▸ TASK BRIEF:
Retype every record exactly. Skip the images.
——————————
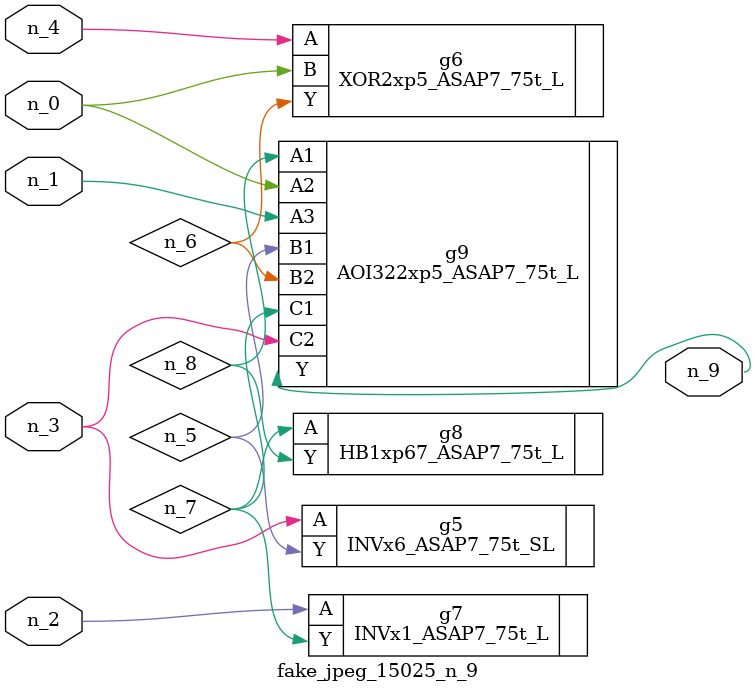
<source format=v>
module fake_jpeg_15025_n_9 (n_3, n_2, n_1, n_0, n_4, n_9);

input n_3;
input n_2;
input n_1;
input n_0;
input n_4;

output n_9;

wire n_8;
wire n_6;
wire n_5;
wire n_7;

INVx6_ASAP7_75t_SL g5 ( 
.A(n_3),
.Y(n_5)
);

XOR2xp5_ASAP7_75t_L g6 ( 
.A(n_4),
.B(n_0),
.Y(n_6)
);

INVx1_ASAP7_75t_L g7 ( 
.A(n_2),
.Y(n_7)
);

HB1xp67_ASAP7_75t_L g8 ( 
.A(n_7),
.Y(n_8)
);

AOI322xp5_ASAP7_75t_L g9 ( 
.A1(n_8),
.A2(n_0),
.A3(n_1),
.B1(n_5),
.B2(n_6),
.C1(n_7),
.C2(n_3),
.Y(n_9)
);


endmodule
</source>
——————————
▸ EXERCISE RESPONSE:
<source format=v>
module fake_jpeg_15025_n_9 (n_3, n_2, n_1, n_0, n_4, n_9);

input n_3;
input n_2;
input n_1;
input n_0;
input n_4;

output n_9;

wire n_8;
wire n_6;
wire n_5;
wire n_7;

INVx6_ASAP7_75t_SL g5 ( 
.A(n_3),
.Y(n_5)
);

XOR2xp5_ASAP7_75t_L g6 ( 
.A(n_4),
.B(n_0),
.Y(n_6)
);

INVx1_ASAP7_75t_L g7 ( 
.A(n_2),
.Y(n_7)
);

HB1xp67_ASAP7_75t_L g8 ( 
.A(n_7),
.Y(n_8)
);

AOI322xp5_ASAP7_75t_L g9 ( 
.A1(n_8),
.A2(n_0),
.A3(n_1),
.B1(n_5),
.B2(n_6),
.C1(n_7),
.C2(n_3),
.Y(n_9)
);


endmodule
</source>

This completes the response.